Se dobbiamo dire il vero sono in crisi tutti quelli che ci mangiano, compresa la chiesa
con il suo tariffario da business,
...forse perchè aumentano le separazioni
e si moltiplicano le esperienze?
...forse perchè ormai si è mutato il concetto
di coppia, e chi ci è accanto ha assunto
il nuovo significato di compagnia?
...forse!!!
Coppie di fatto, coppie allargate,
coppie scoppiate, coppie delle stesso sesso???  
...è la Famiglia???


    Dobbiamo essere sinceri, il mare tempestoso che ci sta dinanzi ci fa paura, abbiamo pensato di fermarci sulla riva illudendoci che un bel dì, per miracolo, ci svegliamo e ci troviamo all’altra riva, a quella di una vita piena di gioia, colma di vita, e su questa riva ci siamo solo preoccupati di farci dei bei muscoli, allo spuntar di qualche ruga abbiamo pensato ad un perfetto lifting, creativi e con buon gusto abbiamo reso belle le nostre case con le firme più pregiate e le marche più costose.
E la nostra interiorità?  E’ questa che è in crisi!!!
Ci siamo dimenticati di renderla bella, forte, capace di scelte salde, armata per sfidare le onde dell’incomprensione, il vento contrario delle diversità, la tempesta di quegli incidenti di percorso che non siamo più capaci di prevedere...,

Toccanti le parole di Papa Francesco nei primi mesi del suo pontificato, il 4 Maggio 2013 nella Basilica di Santa Maria Maggiore a Roma: “Non si educa, non si cura la salute evitando i problemi, come se la vita fosse un’autostrada senza ostacoli. La mamma aiuta i figli a guardare con realismo i problemi della vita e a non perdersi in essi, ma ad affrontarli con coraggio, a non essere deboli, e a saperli superare, in un sano equilibrio… Una vita senza sfide non esiste, e un ragazzo o una ragazza che non sa affrontarle mettendosi in gioco, è un ragazzo e una ragazza senza spina dorsale”
… è in crisi la bellezza del nostro animo, la limpidezza di quell’amore che siamo capaci di riversare, come un fiume capace di far germogliare i deserti aridi di questa umanità,
siamo come il cielo inquinato da dove piovono polvere sottili, e l’acqua che cade dalle nostre azioni inquina e uccide quanto c’è intorno, generando il cancro amaro che logora e consuma i tessuti vitali della felicità.
Perché continuiamo a discutere di sacra rota, di una chiesa
che deve aprirsi, di una Eucarestia da dare o da concedere?

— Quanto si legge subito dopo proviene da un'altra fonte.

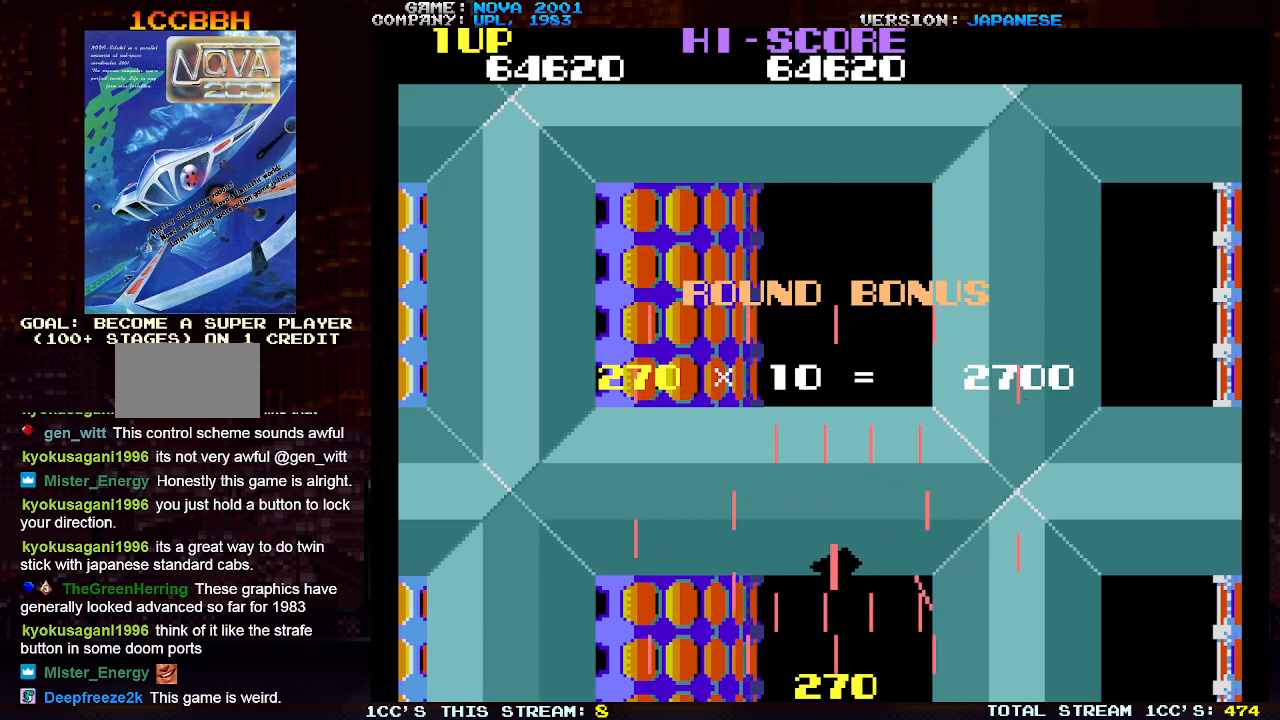
{"buttons": [], "left_stick": "center", "events": []}
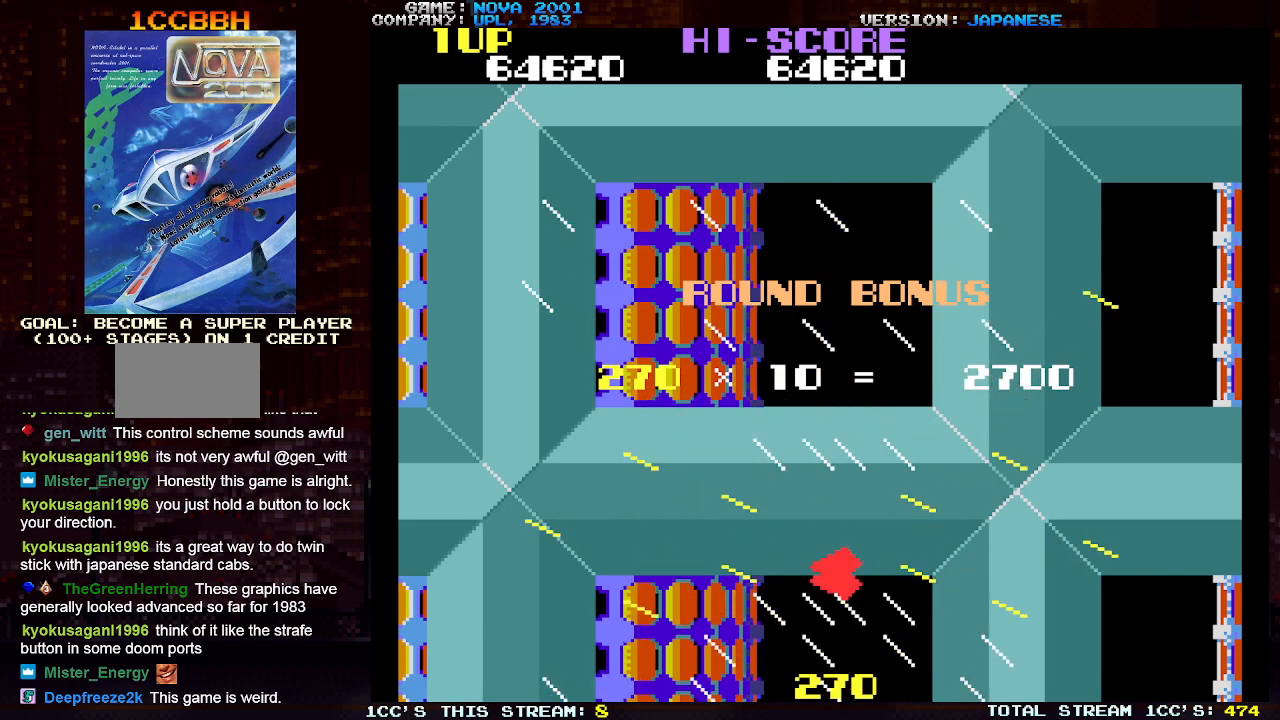
{"buttons": [], "left_stick": "center", "events": []}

Su questi binari non c’è nessun annebbiamento che può confonderci: per tutti c’è un giorno dove si può rinascere, per tutti c’è un raggio di sole nella notte più buia delle nostre cadute, Gesù ci ha spiazzati su questo: "In verità io vi dico: i pubblicani e le prostitute vi passano avanti nel regno di Dio. (Mt 21,31). Non siamo una Chiesa di perfetti, ma di salvati; non siamo un recinto di promossi, ma siamo un indicazione di Luce; non siamo i vigili che controllano il passaporto per i sacramenti, ma siamo coloro che abbiamo sperimentato l’amore:
“Noi amiamo perché egli ci ha amati per primo”
Dobbiamo lasciarci trasfigurare, dobbiamo lasciare che lo Spirito Santo scende con la sua ombra e rende fecondo il nostro cuore, “Ecco, io faccio nuove tutte le cose". E soggiunse: "Scrivi, perché queste parole sono certe e vere"... a colui che ha sete io darò gratuitamente da bere alla fonte dell'acqua della vita (Ap 21,5-6).

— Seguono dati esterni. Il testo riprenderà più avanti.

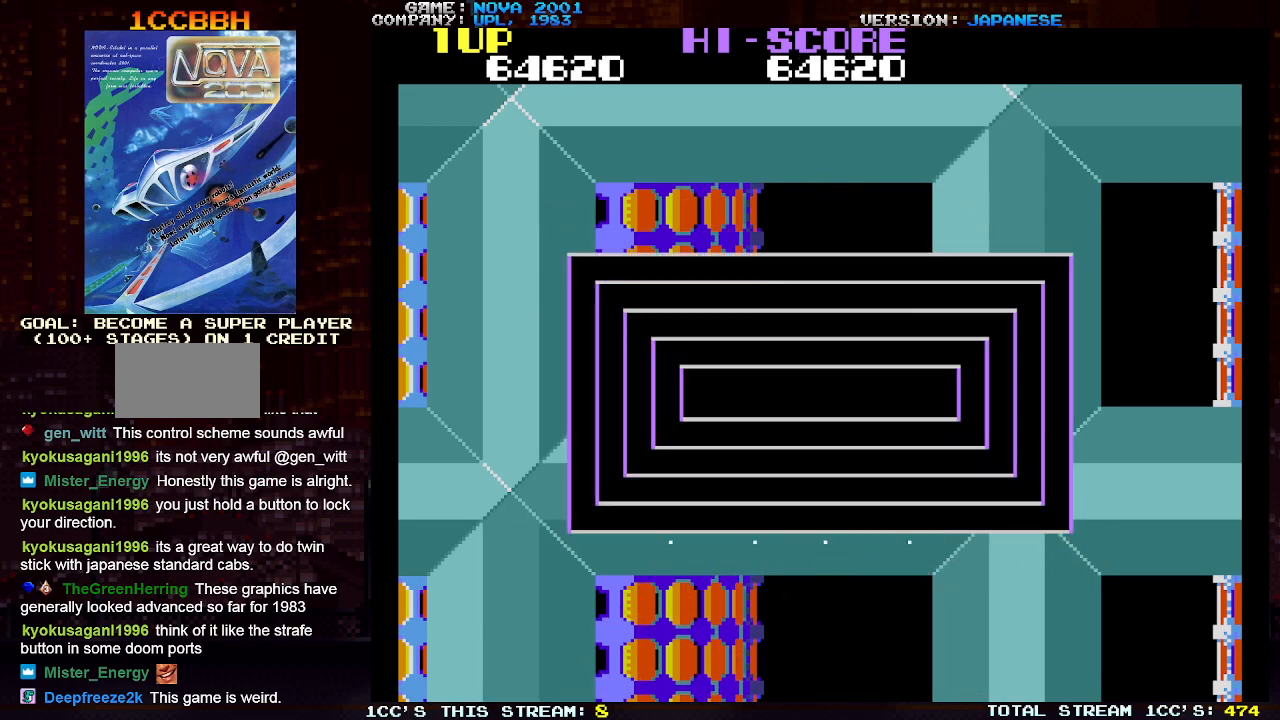
{"buttons": [], "left_stick": "center", "events": []}
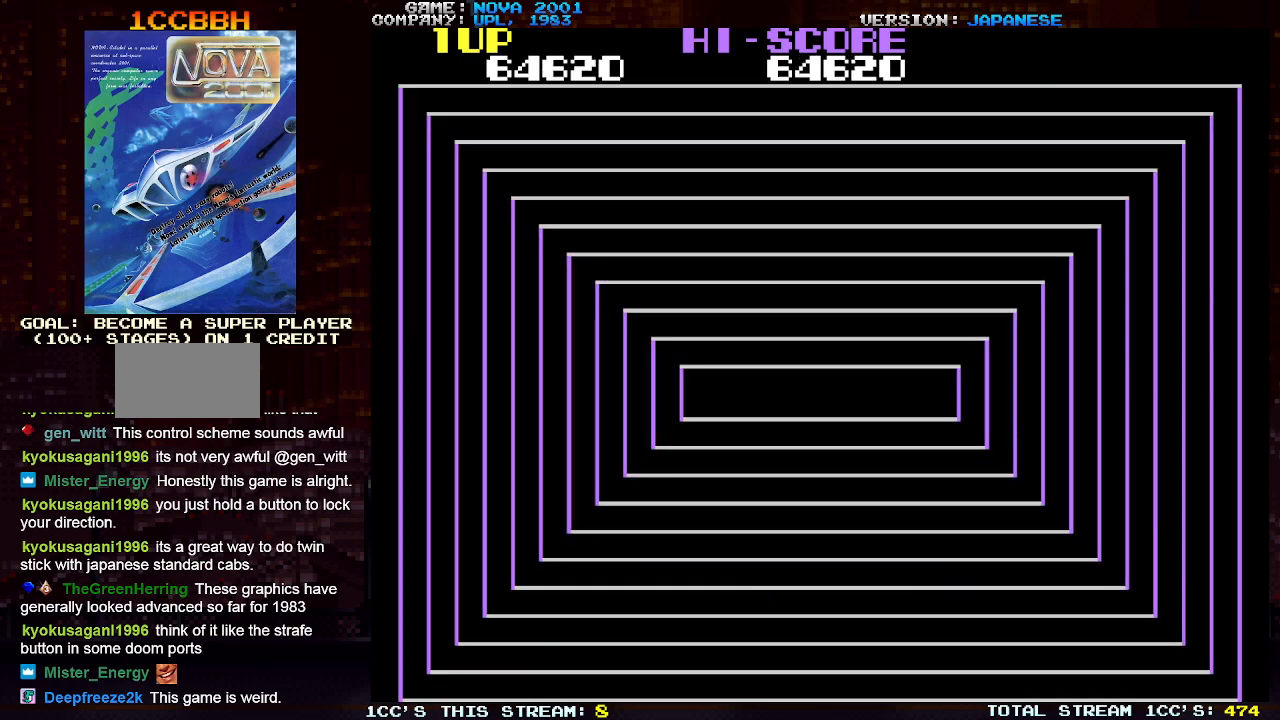
{"buttons": [], "left_stick": "center", "events": []}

Finchè affermeremo, nella Celebrazione del matrimonio, che i ministri sono gli sposi, finche ci emozioneremo dinanzi al tocco poetico di quel “ti accolgo nella gioia e nel dolore”, finché noi ministri del culto, ancorati al sacerdozio levitico e in concorrenza con i sindaci nel dichiarare l’avvenuto matrimonio, come se tutto è fatto nostro…                                          

“Si” siamo in crisi!!!
E’ lo Spirito Santo che ci avvolge con la sua ombra,
“Noi verremo a lui e prenderemo dimora presso di lui” (Gv 14,23).
...è Lui che ci rende capaci di affrontare le sfide,
è Lui, L’Amore che non si esaurisce,
è Lui la fedeltà che non si consuma,
è Lui la forza di dire no alle tante seduzioni che ci circondano,
è Lui che sana le ferite,
è Lui che ci rende capaci di diventare testimoni

e generare figli capaci di passare all’altra riva, piuttosto che  fargli una bella casa su questa spiaggia deserta, ben custodita, viziandoli fino al collo, e tenendoli in casa fino a 30 anni ad ammirare da lontano gli orizzonti infondo al mare, insicuri di tuffarsi e con l’amara verità che, se per caso ci provano, senza saper nuotare, dovremo piangerli nel vederli affondare e fallire, giudicando la sfortuna, il silenzio di Dio, non ammettendo, orgogliosi come siamo e pieni di noi stessi, che siamo complici delle loro misfatte.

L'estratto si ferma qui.